Python Threading String Arguments

Question

I have a problem with Python threading and sending a string in the arguments.

def processLine(line) :
    print \"hello\";
    return;

.

Answer 1

I hope to provide more background knowledge here.

First, constructor signature of the of method threading::Thread:

class threading.Thread(group=None, target=None, name=None, args=(), kwargs={}, *, daemon=None)

args is the argument tuple for the target invocation. Defaults to ().

Second, A quirk in Python about tuple:

Empty tuples are constructed by an empty pair of parentheses; a tuple with one item is constructed by following a value with a comma (it is not sufficient to enclose a single value in parentheses).

On the other hand, a string is a sequence of characters, like 'abc'[1] == 'b'. So if send a string to args, even in parentheses (still a sting), each character will be treated as a single parameter.

However, Python is so integrated and is not like JavaScript where extra arguments can be tolerated.
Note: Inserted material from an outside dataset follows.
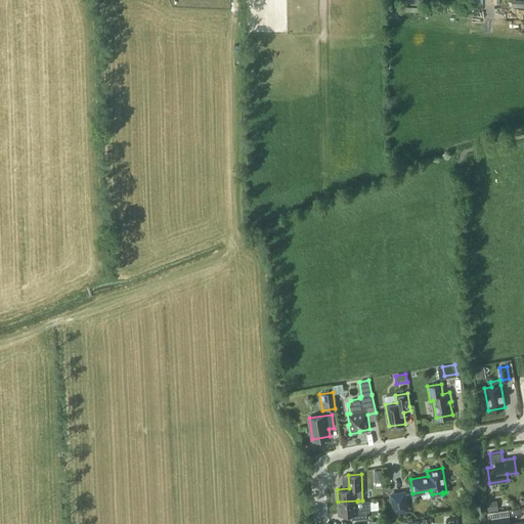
[(409,511),(406,490),(390,492),(393,513),(409,511)]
Instead, it throws an TypeError to complain.

Answer 2

You're trying to create a tuple, but you're just parenthesizing a string :)

Add an extra ',':

dRecieved = connFile.readline()
processThread = threading.Thread(target=processLine, args=(dRecieved,))  # <- note extra ','
processThread.start()

Or use brackets to make a list:

dRecieved = connFile.readline()
processThread = threading.Thread(target=processLine, args=[dRecieved])  # <- 1 element list
processThread.start()

---

If you notice, from the stack trace: self.__target(*self.__args, **self.__kwargs)

The *self.__args turns your string into a list of characters, passing them to the processLine function. If you pass it a one element list, it will pass that element as the first argument - in your case, the string.